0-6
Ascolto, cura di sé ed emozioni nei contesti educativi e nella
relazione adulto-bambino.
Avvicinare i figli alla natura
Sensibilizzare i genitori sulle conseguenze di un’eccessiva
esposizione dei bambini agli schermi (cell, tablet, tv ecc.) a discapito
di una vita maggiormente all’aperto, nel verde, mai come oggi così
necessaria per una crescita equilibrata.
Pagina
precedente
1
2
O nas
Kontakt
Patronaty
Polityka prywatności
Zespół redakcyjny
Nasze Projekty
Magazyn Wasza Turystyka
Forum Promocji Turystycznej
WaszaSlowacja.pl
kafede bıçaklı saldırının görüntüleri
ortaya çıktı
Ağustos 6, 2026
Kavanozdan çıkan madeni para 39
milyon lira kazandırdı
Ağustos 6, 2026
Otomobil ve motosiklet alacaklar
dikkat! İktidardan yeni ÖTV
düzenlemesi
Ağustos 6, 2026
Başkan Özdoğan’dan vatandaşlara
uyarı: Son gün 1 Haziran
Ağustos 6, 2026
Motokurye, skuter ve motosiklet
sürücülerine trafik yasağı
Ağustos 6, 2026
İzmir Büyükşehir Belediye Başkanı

● ● ● ●

_Aim of the exercise_
Go through the records and copy all of them exactly.

_Solution for this problem_
0-6
Ascolto, cura di sé ed emozioni nei contesti educativi e nella
relazione adulto-bambino.
Avvicinare i figli alla natura
Sensibilizzare i genitori sulle conseguenze di un’eccessiva
esposizione dei bambini agli schermi (cell, tablet, tv ecc.) a discapito
di una vita maggiormente all’aperto, nel verde, mai come oggi così
necessaria per una crescita equilibrata.
Pagina
precedente
1
2
O nas
Kontakt
Patronaty
Polityka prywatności
Zespół redakcyjny
Nasze Projekty
Magazyn Wasza Turystyka
Forum Promocji Turystycznej
WaszaSlowacja.pl
kafede bıçaklı saldırının görüntüleri
ortaya çıktı
Ağustos 6, 2026
Kavanozdan çıkan madeni para 39
milyon lira kazandırdı
Ağustos 6, 2026
Otomobil ve motosiklet alacaklar
dikkat! İktidardan yeni ÖTV
düzenlemesi
Ağustos 6, 2026
Başkan Özdoğan’dan vatandaşlara
uyarı: Son gün 1 Haziran
Ağustos 6, 2026
Motokurye, skuter ve motosiklet
sürücülerine trafik yasağı
Ağustos 6, 2026
İzmir Büyükşehir Belediye Başkanı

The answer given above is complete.